■ PROBLEM TO WORK ON ■
Exactly the lines from the one containing "This qualitative data" through the one containing "VT mountings" in the listing below are to be copied, with the pictures left out.

■ DATA SHOWN ■
++++++

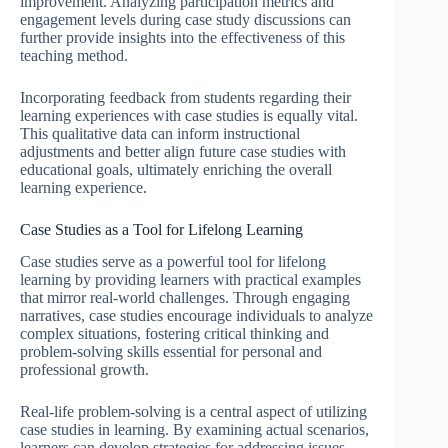
improvement. Analyzing participation metrics and
engagement levels during case study discussions can
further provide insights into the effectiveness of this
teaching method.
Incorporating feedback from students regarding their
learning experiences with case studies is equally vital.
This qualitative data can inform instructional
adjustments and better align future case studies with
educational goals, ultimately enriching the overall
learning experience.
Case Studies as a Tool for Lifelong Learning
Case studies serve as a powerful tool for lifelong
learning by providing learners with practical examples
that mirror real-world challenges. Through engaging
narratives, case studies encourage individuals to analyze
complex situations, fostering critical thinking and
problem-solving skills essential for personal and
professional growth.
Real-life problem-solving is a central aspect of utilizing
case studies in learning. By examining actual scenarios,
learners can develop strategies for addressing issues,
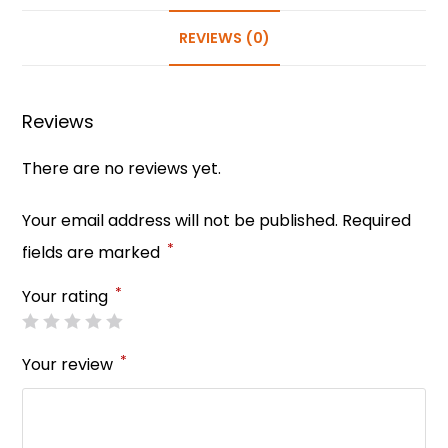
e
e
ts
e
er
e
b
st
A
dI
REVIEWS (0)
o
p
n
o
p
Reviews
k
There are no reviews yet.
Your email address will not be published.
Required
*
fields are marked
*
Your rating
*
Your review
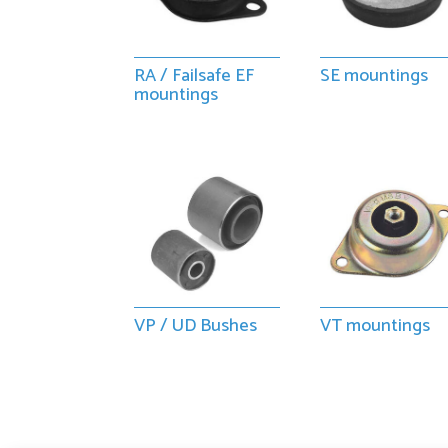
RA / Failsafe EF
SE mountings
mountings
VP / UD Bushes
VT mountings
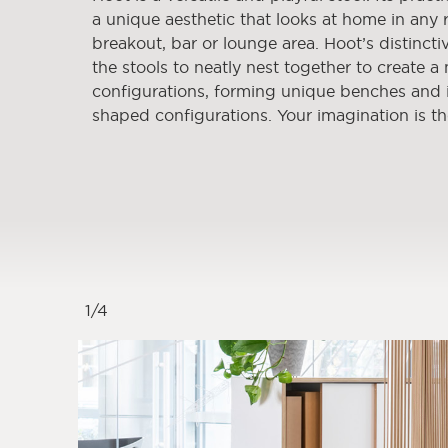
a unique aesthetic that looks at home in any 
breakout, bar or lounge area. Hoot’s distincti
the stools to neatly nest together to create a
configurations, forming unique benches and i
shaped configurations. Your imagination is th
1
/
4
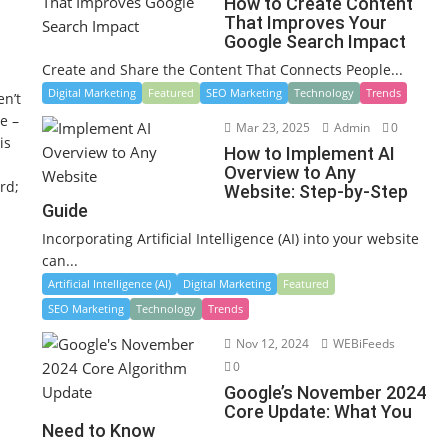
How to Create Content
That Improves Your
Google Search Impact
Create and Share the Content That Connects People...
Digital Marketing
Featured
SEO Marketing
Technology
Trends
en’t
e –
Mar 23, 2025
Admin
0
is
How to Implement AI
Overview to Any
rd;
Website: Step-by-Step
Guide
Incorporating Artificial Intelligence (AI) into your website
can...
Artificial Intelligence (AI)
Digital Marketing
Featured
SEO Marketing
Technology
Trends
Nov 12, 2024
WEBiFeeds
0
Google’s November 2024
Core Update: What You
Need to Know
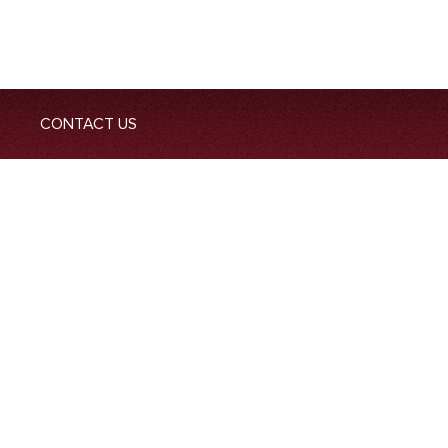
CONTACT US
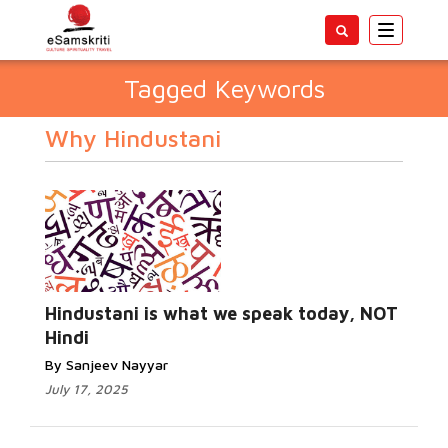
Toggle
navigatio
Tagged Keywords
Why Hindustani
Hindustani is what we speak today, NOT
Hindi
By Sanjeev Nayyar
July 17, 2025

++++++

■ RESPONSE AREA ■
This qualitative data can inform instructional
adjustments and better align future case studies with
educational goals, ultimately enriching the overall
learning experience.
Case Studies as a Tool for Lifelong Learning
Case studies serve as a powerful tool for lifelong
learning by providing learners with practical examples
that mirror real-world challenges. Through engaging
narratives, case studies encourage individuals to analyze
complex situations, fostering critical thinking and
problem-solving skills essential for personal and
professional growth.
Real-life problem-solving is a central aspect of utilizing
case studies in learning. By examining actual scenarios,
learners can develop strategies for addressing issues,
e
e
ts
e
er
e
b
st
A
dI
REVIEWS (0)
o
p
n
o
p
Reviews
k
There are no reviews yet.
Your email address will not be published.
Required
*
fields are marked
*
Your rating
*
Your review
RA / Failsafe EF
SE mountings
mountings
VP / UD Bushes
VT mountings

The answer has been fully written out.